Your goal — Down to the last line, reproduce the data that follows, but skip the pictures.

Data segment —
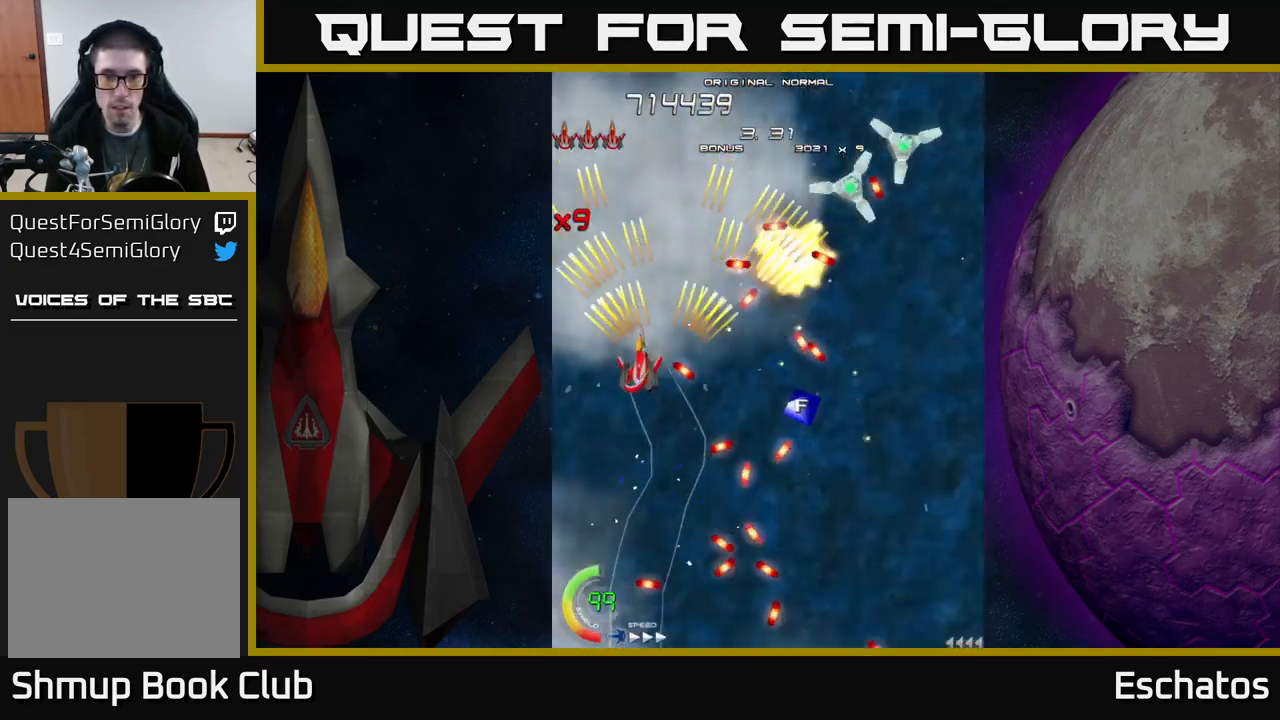
{"buttons": ["A", "DPAD_UP"], "left_stick": "center", "right_stick": "center", "events": [[117, "DPAD_LEFT", "up"], [384, "DPAD_UP", "down"]]}
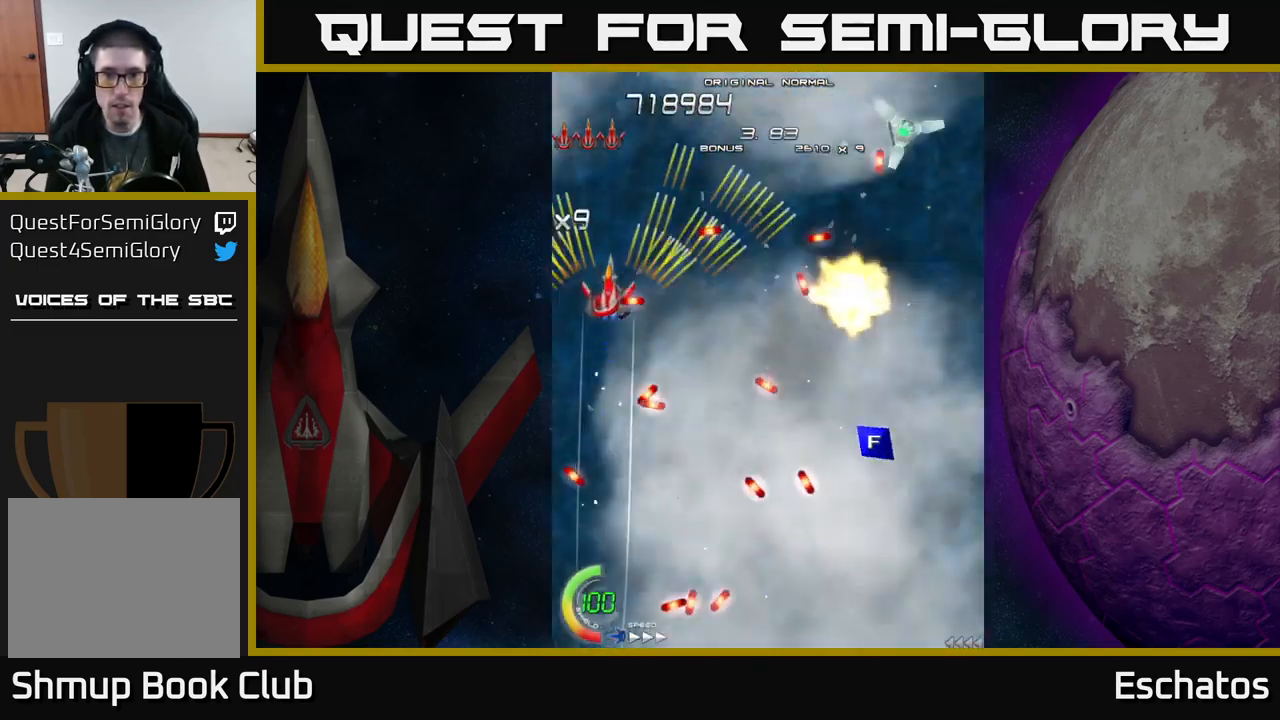
{"buttons": ["A", "DPAD_DOWN", "DPAD_RIGHT"], "left_stick": "center", "right_stick": "center", "events": [[300, "DPAD_RIGHT", "down"], [317, "DPAD_UP", "up"], [350, "DPAD_DOWN", "down"], [384, "DPAD_RIGHT", "up"], [434, "DPAD_RIGHT", "down"]]}
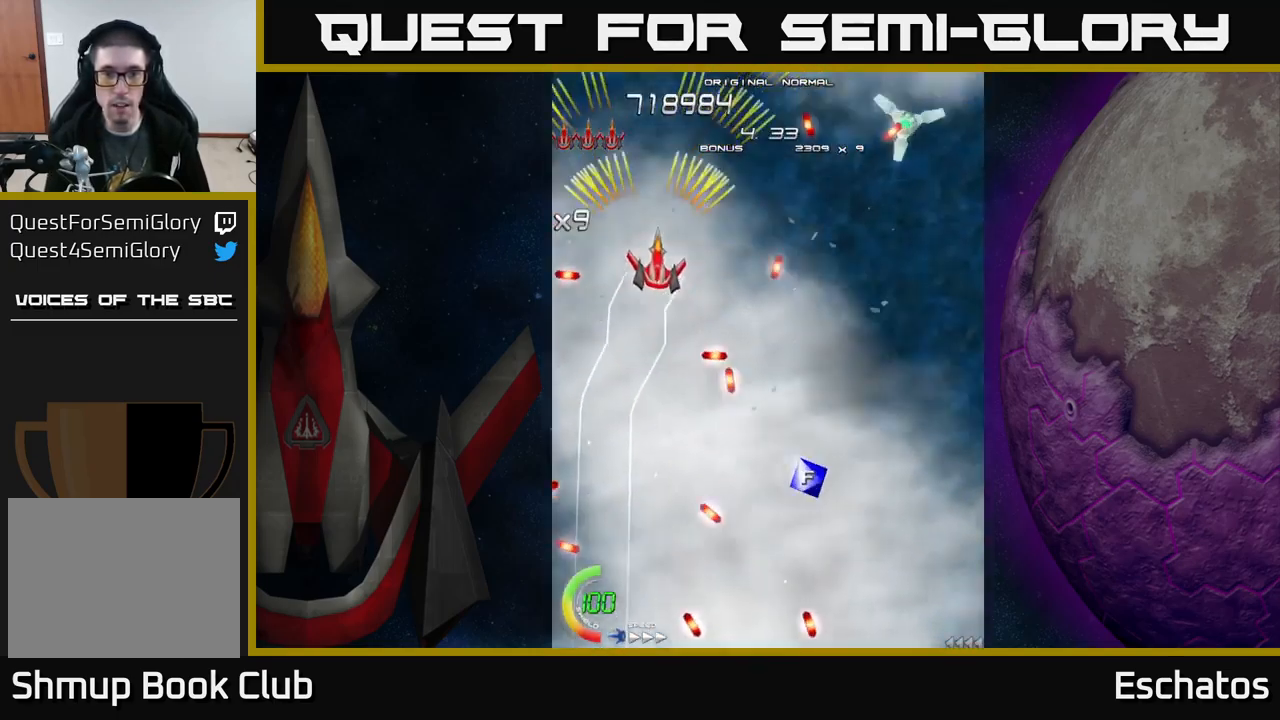
{"buttons": ["A", "DPAD_RIGHT"], "left_stick": "center", "right_stick": "center", "events": [[17, "DPAD_RIGHT", "up"], [100, "DPAD_RIGHT", "down"], [434, "DPAD_DOWN", "up"]]}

Output —
{"buttons": ["A", "DPAD_UP"], "left_stick": "center", "right_stick": "center", "events": [[117, "DPAD_LEFT", "up"], [384, "DPAD_UP", "down"]]}
{"buttons": ["A", "DPAD_DOWN", "DPAD_RIGHT"], "left_stick": "center", "right_stick": "center", "events": [[300, "DPAD_RIGHT", "down"], [317, "DPAD_UP", "up"], [350, "DPAD_DOWN", "down"], [384, "DPAD_RIGHT", "up"], [434, "DPAD_RIGHT", "down"]]}
{"buttons": ["A", "DPAD_RIGHT"], "left_stick": "center", "right_stick": "center", "events": [[17, "DPAD_RIGHT", "up"], [100, "DPAD_RIGHT", "down"], [434, "DPAD_DOWN", "up"]]}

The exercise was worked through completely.